## Exercise details
Please explain, in one to three sentences, why the text on photographing delicate things says to wait for an overcast day when standing over them to make a picture.

These things are delicate, very delicate. They usually last less than a day. Wind, water and animals destroy them just by touching them.
They can be very hard to photograph. Get too close and they sway in the light breeze you created. Get even closer, touch them and they fall apart. Stand over them to make a picture like this one and your shadow makes them too dark, which is why you should wait for an overcast day.
It’s a timing thing. It always comes down to timing. I suppose that’s what I call photographer’s luck. Look one way and you see the picture. Look the other and… nothing.
When I post to Instagram, it’s all New Orleans culture and locations. Yesterday, I posted a picture of a Black Masking Indian that I made during Big Chief Bo Dollis’ funeral.
A woman who is a friend of a friend really liked it. She said so. I thanked her and replied, “Photographer’s luck.” She replied with “LOL,” and some laughing emojis.
She mostly photographs birds and flowers.
She has no idea how hard it is to work in the street during any of the cultural events that I photograph. I always liken it to working in a rugby scrum. There’s pushing and shoving. There’s twisting and turning. There’s looking and seeing nothing.

## Record excerpts
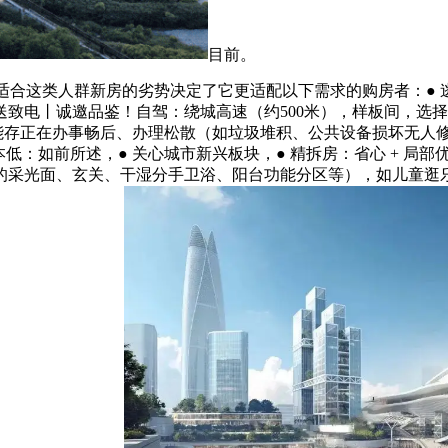
目前。
这类人群新房的劣势决定了它更适配以下需求的购房者：● 逃求 
致电丨诚邀品鉴！自驾：绕城高速（约500米），样板间，选
可能存正在办事畅后、办理松散（如垃圾堆积、公共设备损坏无人
低：如前所述，● 关心城市新兴板块，● 精拆房：省心 + 局
的采光面、玄关、干湿分手卫浴、阳台功能分区等），如儿童逛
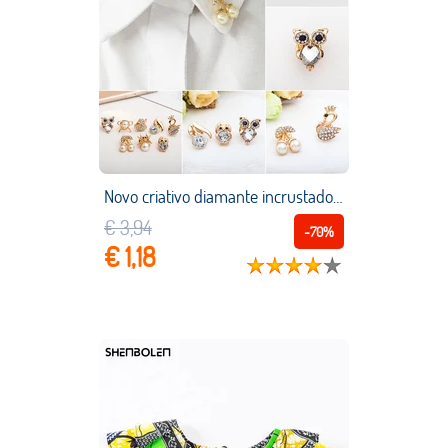
Novo criativo diamante incrustado animal coruja pino broche cisne cereja pequenos pinos vestido feminino versátil broche
€ 3,94
-70%
€ 1,18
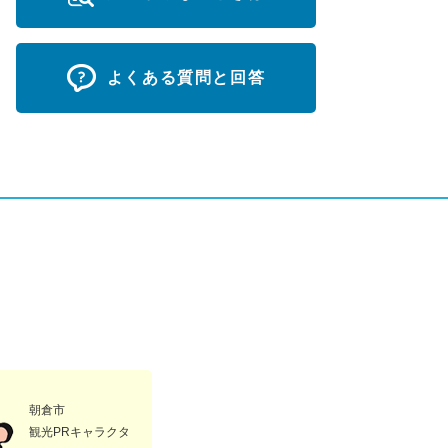
よくある質問と回答
朝倉市
観光PRキャラクタ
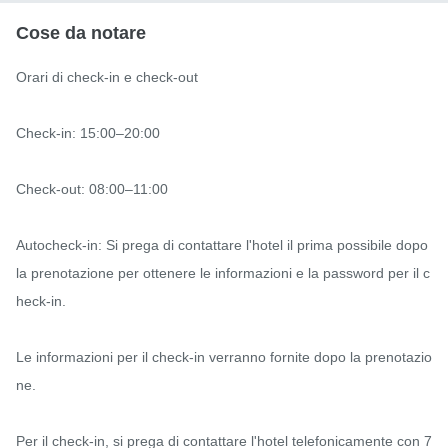
Cose da notare
Orari di check-in e check-out

Check-in: 15:00–20:00

Check-out: 08:00–11:00

Autocheck-in: Si prega di contattare l'hotel il prima possibile dopo 
la prenotazione per ottenere le informazioni e la password per il c
heck-in.

Le informazioni per il check-in verranno fornite dopo la prenotazio
ne.

Per il check-in, si prega di contattare l'hotel telefonicamente con 7 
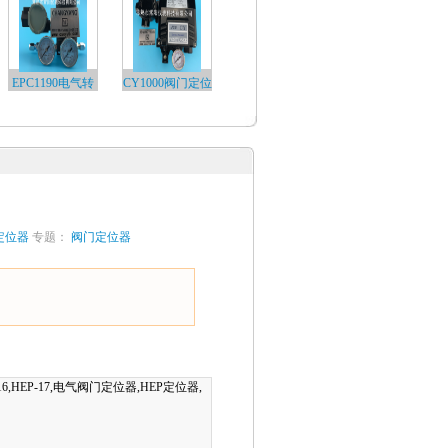
EPC1190电气转
CY1000阀门定位
换器…
器…
定位器
专题：
阀门定位器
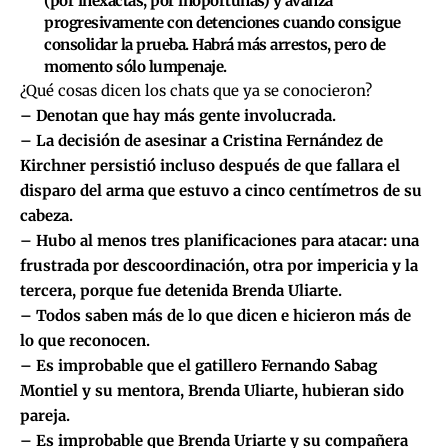
(por inexactas, por inoportunas) y avanza
progresivamente con detenciones cuando consigue
consolidar la prueba. Habrá más arrestos, pero de
momento sólo lumpenaje.
¿Qué cosas dicen los chats que ya se conocieron?
– Denotan que hay más gente involucrada.
– La decisión de asesinar a Cristina Fernández de
Kirchner persistió incluso después de que fallara el
disparo del arma que estuvo a cinco centímetros de su
cabeza.
– Hubo al menos tres planificaciones para atacar: una
frustrada por descoordinación, otra por impericia y la
tercera, porque fue detenida Brenda Uliarte.
– Todos saben más de lo que dicen e hicieron más de
lo que reconocen.
– Es improbable que el gatillero Fernando Sabag
Montiel y su mentora, Brenda Uliarte, hubieran sido
pareja.
– Es improbable que Brenda Uriarte y su compañera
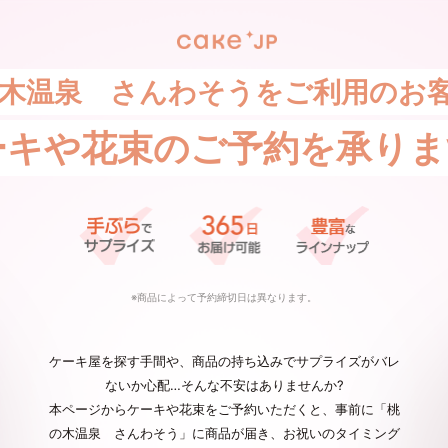
木温泉 さんわそうをご利用のお
ーキや花束の
ご予約を承りま
※商品によって予約締切日は異なります。
ケーキ屋を探す手間や、商品の持ち込みでサプライズがバレ
ないか心配…そんな不安はありませんか?
本ページからケーキや花束をご予約いただくと、事前に「桃
の木温泉 さんわそう」に商品が届き、お祝いのタイミング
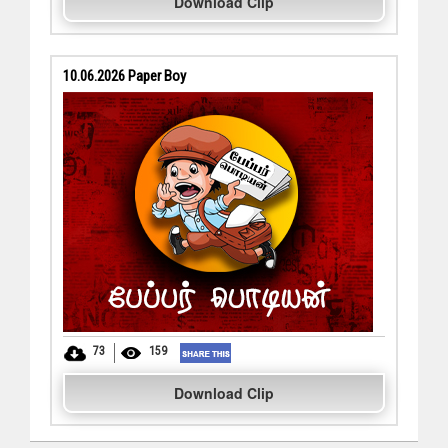
Download Clip
10.06.2026 Paper Boy
73
159
Download Clip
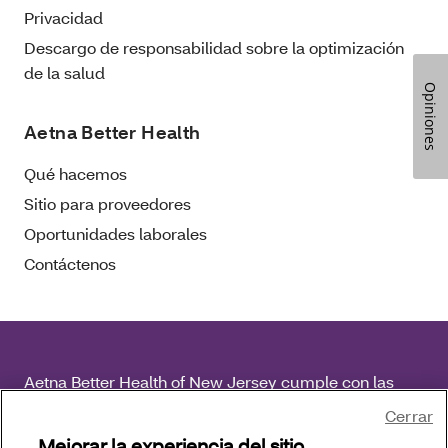
Privacidad
Descargo de responsabilidad sobre la optimización
de la salud
Opiniones
Aetna Better Health
Qué hacemos
Sitio para proveedores
Oportunidades laborales
Contáctenos
Aetna Better Health of New Jersey cumple con las
leyes federales de derechos civiles aplicables y no
Cerrar
discrimina por motivos de raza, color, nacionalidad,
Mejorar la experiencia del sitio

## Response area
When you stand over them to make the picture, your shadow makes them too dark. That is why the text says to wait for an overcast day.